DATA FOR THE TASK —

########

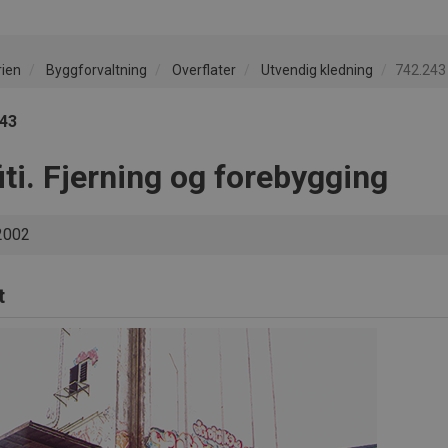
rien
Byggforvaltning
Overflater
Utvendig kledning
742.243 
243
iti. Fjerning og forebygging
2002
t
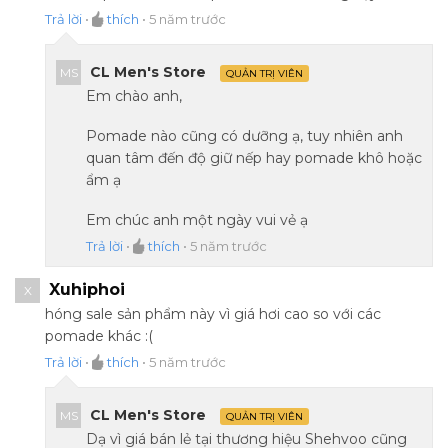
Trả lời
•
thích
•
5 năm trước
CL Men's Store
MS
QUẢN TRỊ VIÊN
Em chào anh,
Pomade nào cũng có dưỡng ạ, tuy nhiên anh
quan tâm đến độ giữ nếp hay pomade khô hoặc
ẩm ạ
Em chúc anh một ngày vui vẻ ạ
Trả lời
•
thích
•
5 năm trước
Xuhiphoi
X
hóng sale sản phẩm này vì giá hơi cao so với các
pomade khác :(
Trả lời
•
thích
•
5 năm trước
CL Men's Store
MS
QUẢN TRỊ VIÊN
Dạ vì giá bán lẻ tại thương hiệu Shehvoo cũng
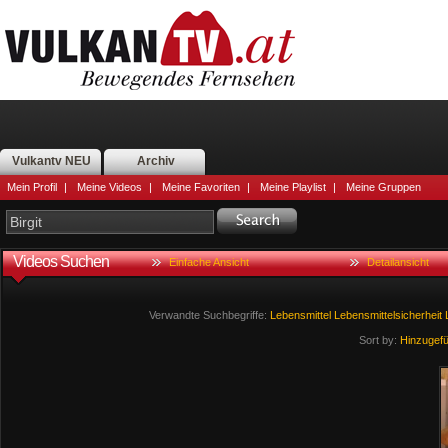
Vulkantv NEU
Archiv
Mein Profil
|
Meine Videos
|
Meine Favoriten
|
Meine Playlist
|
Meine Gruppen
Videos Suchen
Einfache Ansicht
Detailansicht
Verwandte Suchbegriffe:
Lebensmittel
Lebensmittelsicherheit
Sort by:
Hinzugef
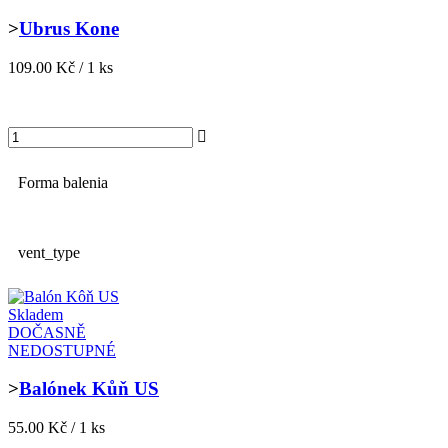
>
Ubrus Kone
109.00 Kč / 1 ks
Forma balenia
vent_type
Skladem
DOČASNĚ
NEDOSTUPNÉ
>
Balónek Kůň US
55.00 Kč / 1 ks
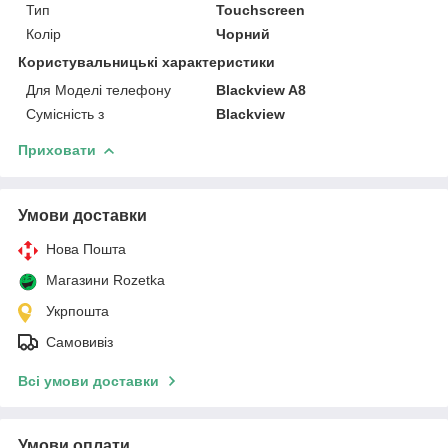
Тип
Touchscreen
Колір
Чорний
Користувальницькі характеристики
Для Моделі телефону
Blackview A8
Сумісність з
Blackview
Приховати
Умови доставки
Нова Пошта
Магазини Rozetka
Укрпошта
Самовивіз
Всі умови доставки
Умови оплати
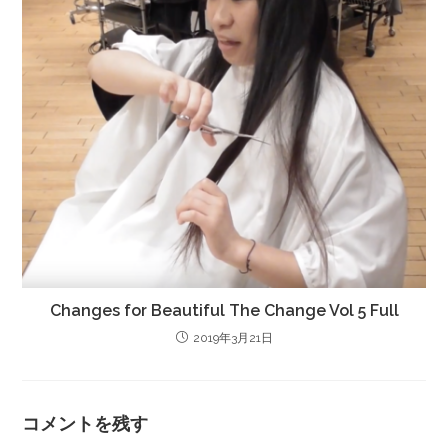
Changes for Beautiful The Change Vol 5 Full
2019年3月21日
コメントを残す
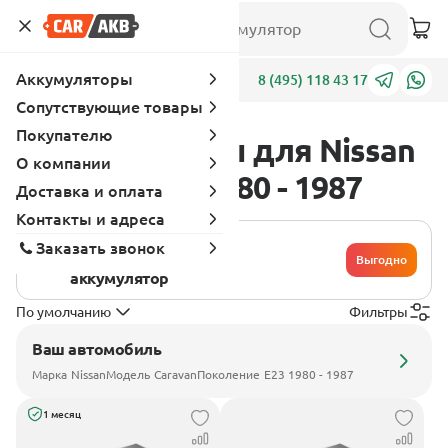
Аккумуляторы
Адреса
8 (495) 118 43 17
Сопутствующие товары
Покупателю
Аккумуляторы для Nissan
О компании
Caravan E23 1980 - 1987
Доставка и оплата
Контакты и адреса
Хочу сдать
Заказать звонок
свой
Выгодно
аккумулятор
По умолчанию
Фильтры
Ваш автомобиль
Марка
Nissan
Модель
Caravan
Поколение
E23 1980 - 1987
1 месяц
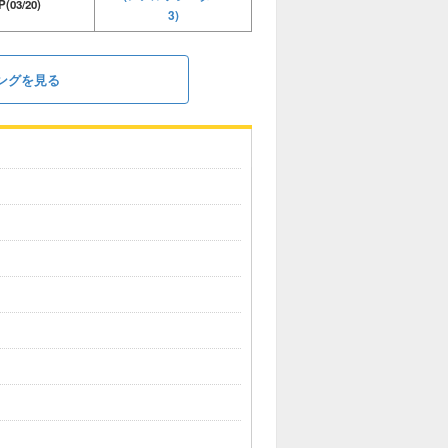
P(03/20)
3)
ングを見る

########

ACTIVITY —
Please count the lines in the entries that contain the string "Аккумуляторы", treating uppercase and lowercase as different, and reply with the number only.

RESULT OF THIS EXERCISE —
2